FYI, some spoilers in here!

So: I've read all of Geraldine Brooks's novels, and really enjoyed them. 'Year of Wonders' definitely makes it onto my top 10 of historicals (if you ignore the absurd epilogue) and I am a fussy reader! After a few recent attempts at historicals that just didn't deliver, I bought this figuring, given the author, that it was a sure bet. Unfortunately, I was wrong. This book falls into that category of novels that too many good writers seem to put out when they've become famous enough that anything goes. It's as if they feel pressured to come up with another story, and the editors check out and sign off on a mediocre offering because it's going to sell regardless...eeech.

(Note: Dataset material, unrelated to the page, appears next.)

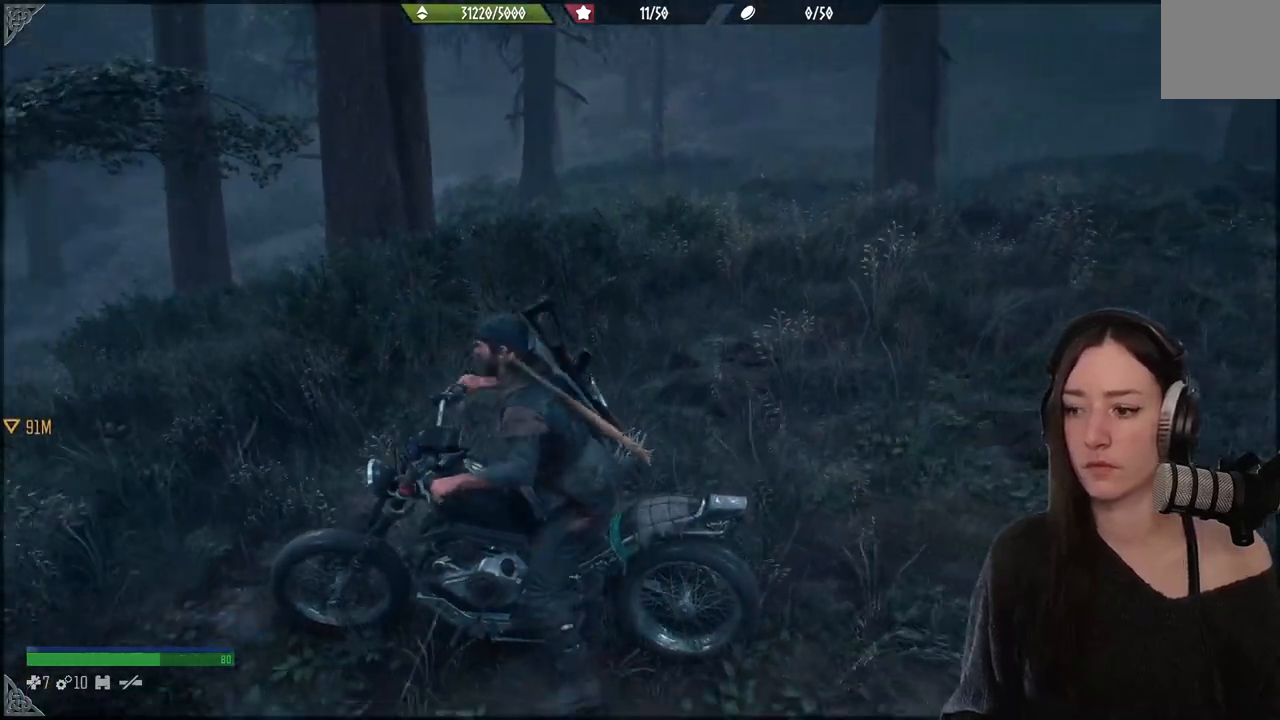
{"buttons": [], "left_stick": "up", "right_stick": "left", "events": [[33, "right_stick", "left"]]}
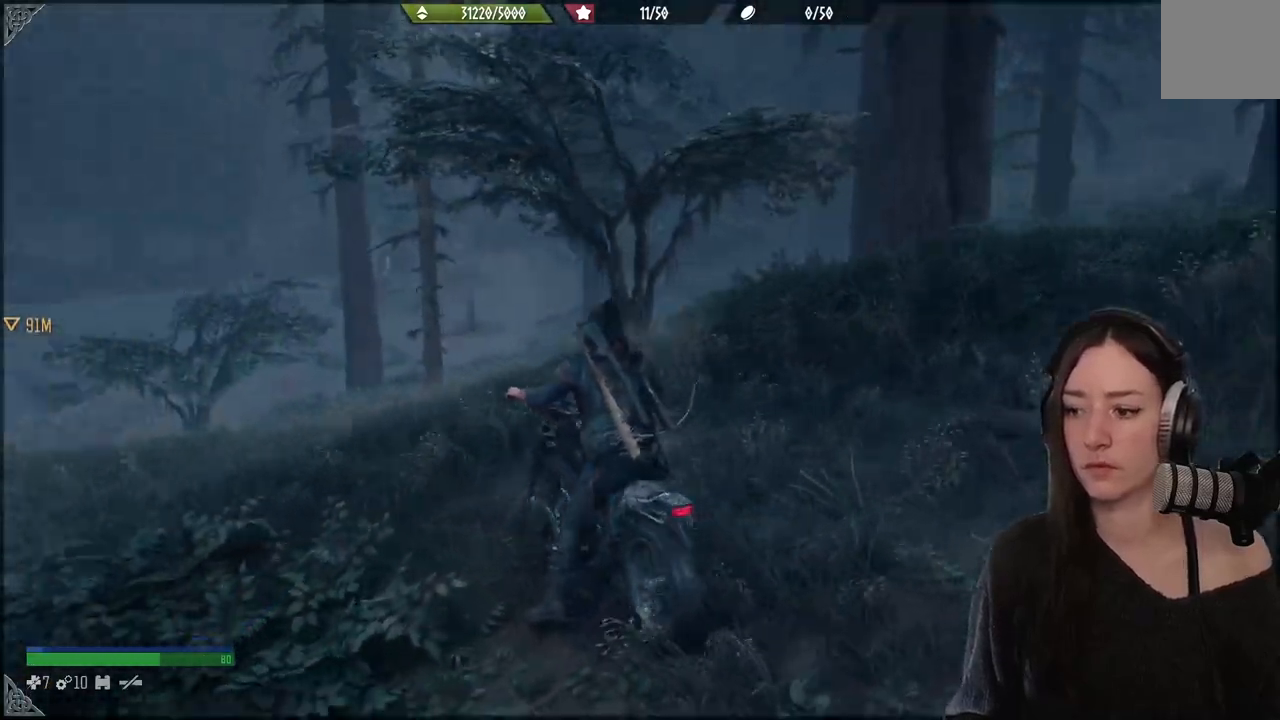
{"buttons": [], "left_stick": "up", "right_stick": "left", "events": []}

Don't get me wrong: Brooks's prose in 'Caleb's Crossing' is still beautiful. But the story is, at best, confused, and at worst, tedious. As others have pointed out, this book has been disingenuously marketed as a story about the first native American to graduate from Harvard. In actuality, the novel skims the surface of Caleb's fascinating life, while focusing on a fictitious, oppressed-smart-girl narrator who's become a somewhat tedious stock character in Brooks's work. Which is sad, because this could have been an amazing study of parallel, marginalized lives in a colonial society if Bethia and Caleb had been given equal air-time.

Likewise, so much was suggested but left undeveloped in the plot, which could have made the novel much more interesting. The early relationship between Bethia and Caleb, for instance, suggested future romantic tension, which then entirely failed to materialize. Okay, 17th century puritan society would have precluded any serious relationship between these two; on the other hand, the relationship they DID form was equally improbable, as are a number of Bethia's actions by comparison. As in: would a girl who would willfully swallow a hallucinogenic drink pilfered from a native medicine man really never even consider the romantic possibilities with her native best friend? And then, when a love interest for Bethia does eventually happen along, he's nowhere near as interesting as Caleb. I could never quite understand why she was overcome with lust for the irritating Samuel, while apparently impervious to it with Caleb. So many interesting secondary characters remained equally, frustratingly undeveloped - Makepeace, Anne, and Joel to name a few.

So, yes, a disappointment. I wish Brooks would go back and write Caleb's story from Caleb's point of view!